● **What to produce**:
Return the records word for word. Any pictures in them are not part of the copy.

○ ○ ○ ○

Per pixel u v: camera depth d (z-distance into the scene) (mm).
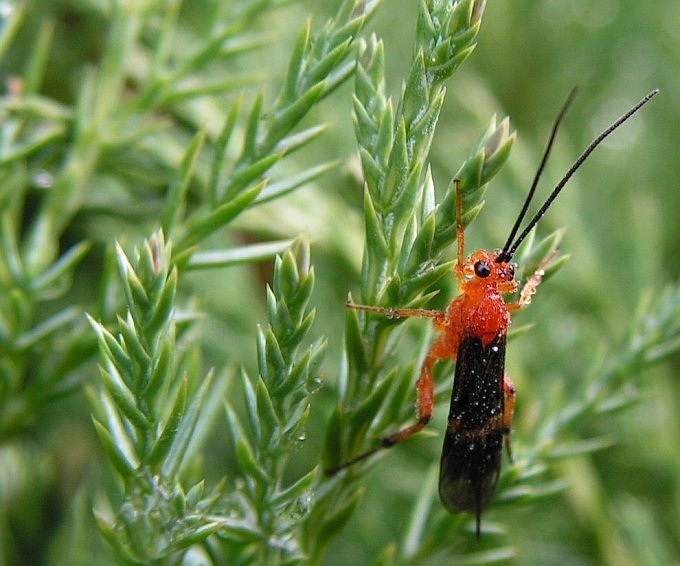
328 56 78
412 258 73
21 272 83
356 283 97
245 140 79
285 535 74
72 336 83
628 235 107
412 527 83
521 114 114
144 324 72
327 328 101
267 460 73
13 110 88
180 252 79
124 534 73
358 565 100
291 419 72
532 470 83
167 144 96
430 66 73
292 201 95
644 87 115
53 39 105
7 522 93
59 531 95
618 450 103
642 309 88
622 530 97
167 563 73
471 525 83
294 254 71
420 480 101
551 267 81
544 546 99
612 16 114
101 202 94
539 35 113
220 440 106
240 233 102
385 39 111
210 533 72
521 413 95
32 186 90
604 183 112
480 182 73
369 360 75
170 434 72
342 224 96
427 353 84
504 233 104
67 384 84
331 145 104
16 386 84
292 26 106
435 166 109
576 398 87
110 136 89
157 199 95
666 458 100
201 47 88
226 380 81
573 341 103
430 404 79
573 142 114
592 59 114
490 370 85
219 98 103
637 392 88
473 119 106
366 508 100
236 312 102
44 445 105
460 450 83
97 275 110
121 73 89
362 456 76
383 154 74
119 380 72
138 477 72
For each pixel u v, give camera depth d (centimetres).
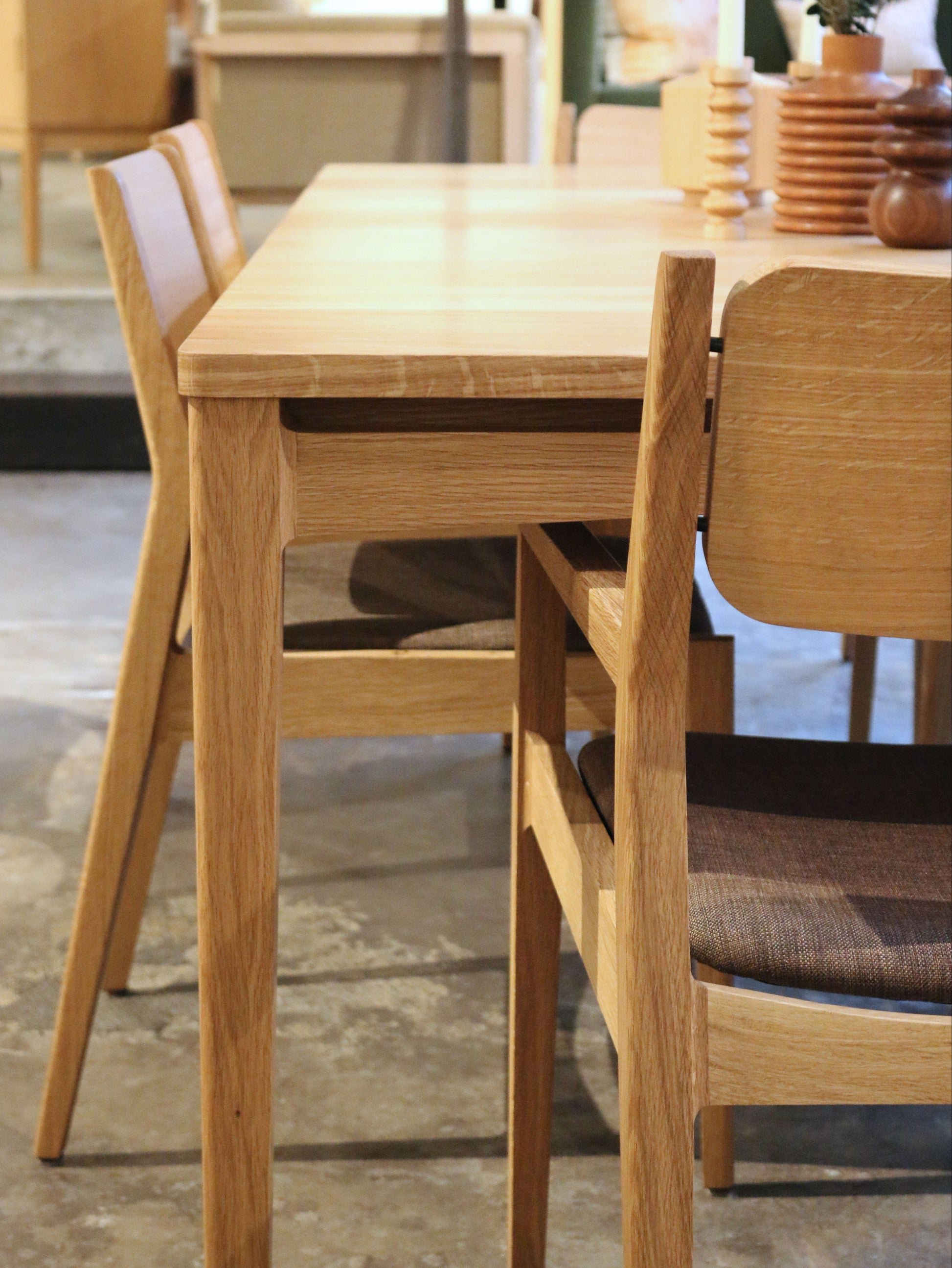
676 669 73
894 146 132
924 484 68
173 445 118
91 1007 129
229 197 208
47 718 232
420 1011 155
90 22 425
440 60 425
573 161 391
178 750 154
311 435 84
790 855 91
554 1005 112
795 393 67
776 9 439
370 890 180
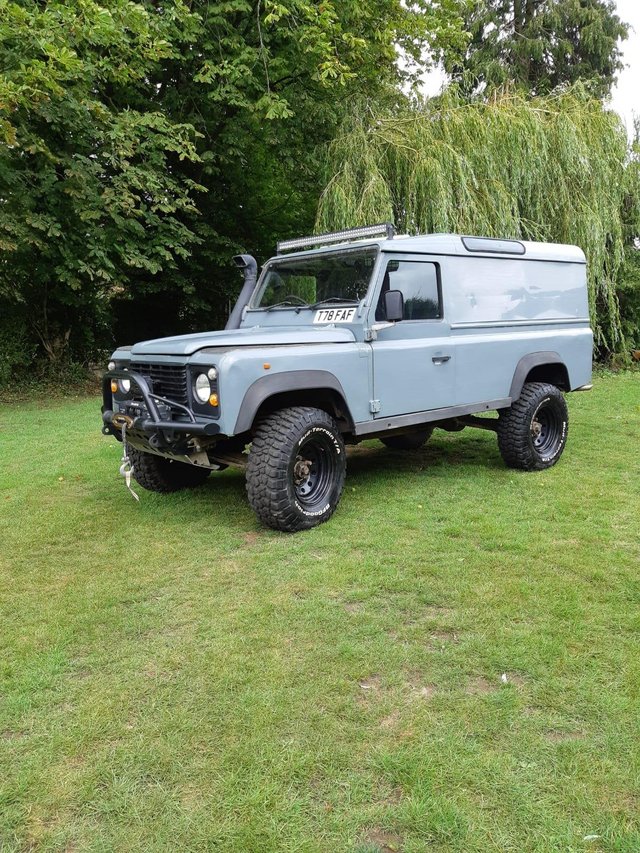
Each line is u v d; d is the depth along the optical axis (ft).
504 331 19.12
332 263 16.94
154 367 14.64
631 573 11.86
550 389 19.72
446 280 17.48
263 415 14.89
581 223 39.96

○ ○ ○ ○

● **Response below**:
Per pixel u v: camera depth d (z-distance into the scene) (mm).
328 56 78
412 258 73
21 272 83
356 283 97
245 140 79
285 535 74
72 336 83
628 235 107
412 527 83
521 114 114
144 324 72
327 328 101
267 460 73
13 110 88
180 252 79
124 534 73
358 565 100
291 419 72
532 470 83
167 144 96
430 66 73
292 201 95
644 87 115
53 39 105
7 522 93
59 531 95
618 450 103
642 309 88
622 530 97
167 563 73
471 525 83
294 254 71
420 480 101
551 267 81
544 546 99
612 16 114
101 202 94
539 35 113
220 440 106
240 233 102
385 39 111
210 533 72
521 413 95
32 186 90
604 183 112
480 182 73
369 360 75
170 434 72
342 224 96
427 353 84
504 233 104
67 384 84
331 145 104
16 386 84
292 26 106
435 166 109
576 398 87
110 136 89
157 199 95
666 458 100
201 47 88
226 380 81
573 341 103
430 404 79
573 142 114
592 59 114
490 370 85
219 98 103
637 392 88
473 119 106
366 508 100
236 312 102
44 445 105
460 450 83
97 275 110
121 73 89
362 456 76
383 154 74
119 380 72
138 477 72
For each pixel u v, give camera depth d (centimetres).
676 669 73
894 146 132
924 484 68
173 445 118
91 1007 129
229 197 208
47 718 232
420 1011 155
90 22 425
440 60 425
573 161 391
178 750 154
311 435 84
790 855 91
554 1005 112
795 393 67
776 9 439
370 890 180
Each line is u v d; d is the depth along the optical axis (ft).
504 331 19.12
332 263 16.94
154 367 14.64
631 573 11.86
550 389 19.72
446 280 17.48
263 415 14.89
581 223 39.96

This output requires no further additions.